Chu cautioned me not to present her as a medical expert, and by
degree requirements, of course, she is not. But to the HIV-infected
patients she treated in the slums or the rural villages outside
the city, Chu was the closest to a doctor most had ever seen. That
she wore a stethoscope and carried a penlight was itself a source
of comfort, and comfort, she said, was the real point of the trip.
Without antiretroviral drugs, care for the HIV-infected, she told
me, "is largely a matter of easing the pain."
When we arrived, Stephen, who looked to be about thirty, was lying
on a mat in the dark of his single-room shack. His sister stirred
a pot of ugaali, a staple dish of ground corn, over a fire outside.
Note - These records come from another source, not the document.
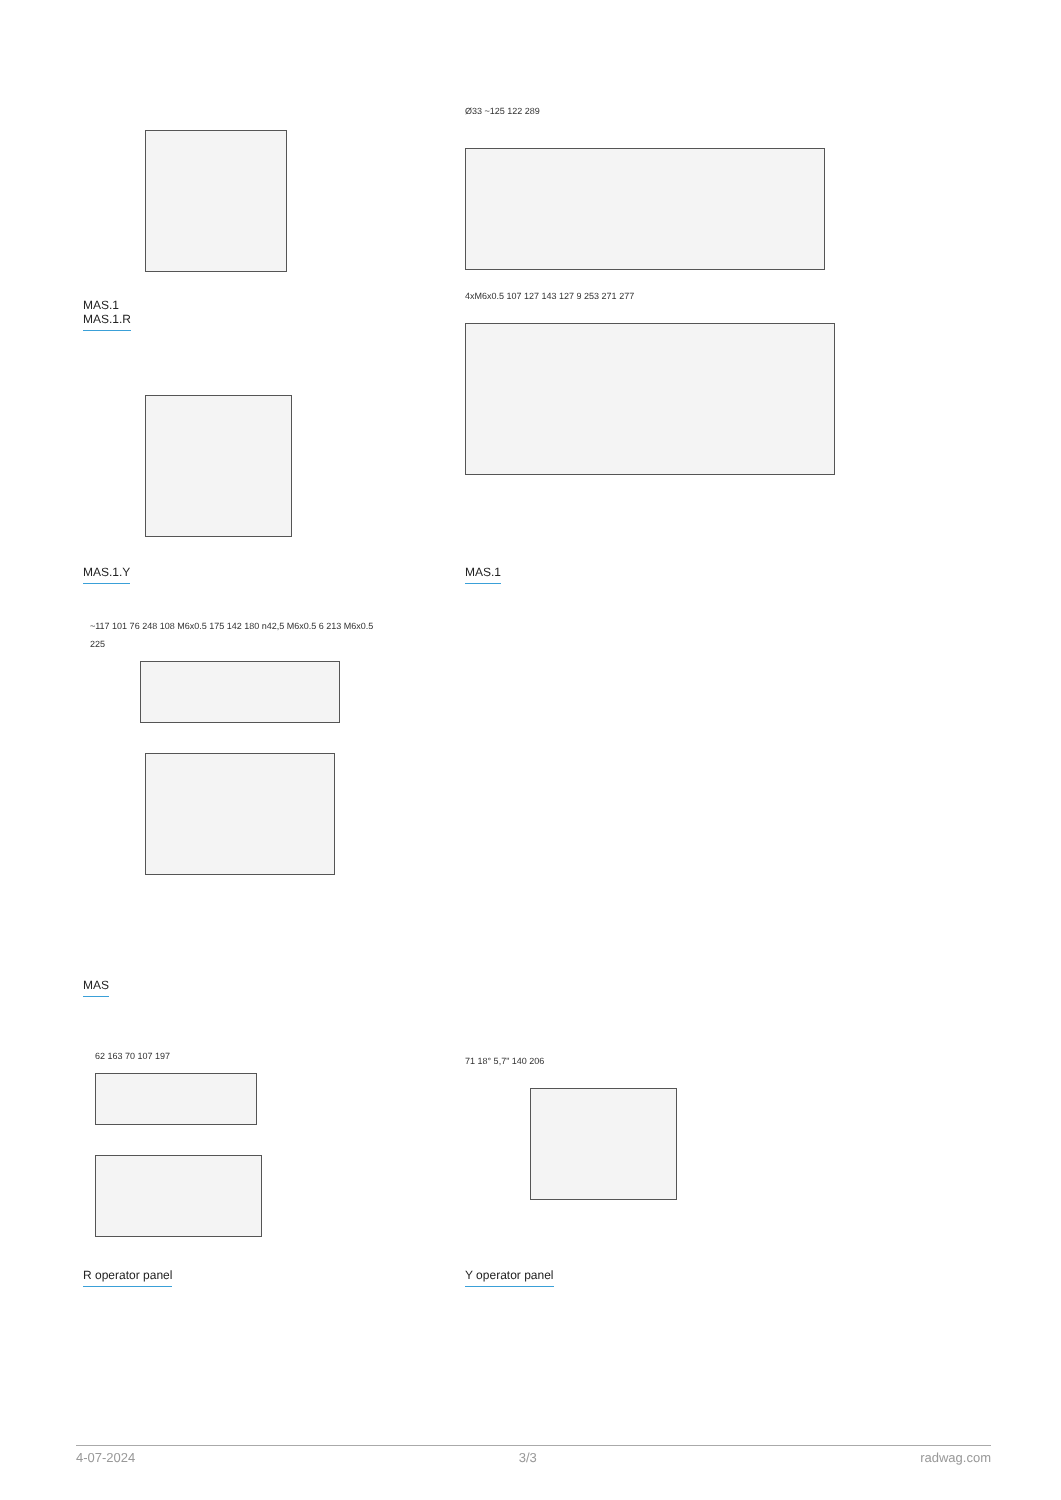Ø33 ~125 122 289
MAS.1
MAS.1.R
4xM6x0.5 107 127 143 127 9 253 271 277
MAS.1.Y MAS.1
~117 101 76 248 108 M6x0.5 175 142 180 n42,5 M6x0.5 6 213 M6x0.5 225
MAS
62 163 70 107 197 71 18° 5,7" 140 206
R operator panel Y operator panel
4-07-2024 3/3 radwag.com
In preparation for our visit, four plastic chairs had been set
up in a semi-circle as though for a morning tea and chat. But instead
of tea we'd brought antibiotics, and rather than chat, Chu mostly
listened.
She sidled up to him, putting her head close to his chest and a
hand on his back, and asked him to take deep breaths. "He's
wheezing," Chu said. "That could be pneumonia." She
turned back to Stephen. She asked him what was hurting and for
how long, and he answered in whispers. Before we left, Chu gave
him Septra for his diarrhea. "Take one a day, three days a
week," she told him. Lightness Kaale, a nurse practitioner
at KIWAKKUKI, translated. And then we prayed. "It's amazing
how much simply praying with them helps," said Chu. "You
leave, and they're smiling."
At KIWAKKUKI, Chu contributed what Thielman calls "groundbreaking
research" to an issue at the heart of global health, no small
feat for a med student conducting her first study in the field.
The issue was testing, and as with any number of prevention or
treatment efforts, talk of strategy had become mired in talk of "cost-efficiency" and "sustainability," all
revolving around a single dollar: the price of an HIV test.
For three months, Chu studied the effect of the cost of an HIV
test on client volume at KIWAKKUKI. First, she offered the test
for a dollar, then briefly for free, and then for the dollar fee
again. "What we found, at first, was that more clients presented
when testing was offered for free than when offered for a dollar,
indicating that cost may be a significant barrier," she recalled. "After
we bumped it back up to a dollar, though, we had fewer clients
presenting, but we sustained a much higher number than before the
free period. So I think we showed--and I think policy changes should
reflect this--that if you can't make testing free indefinitely,
if you provide it for just a window of time, you ultimately get
a significant increase in participation."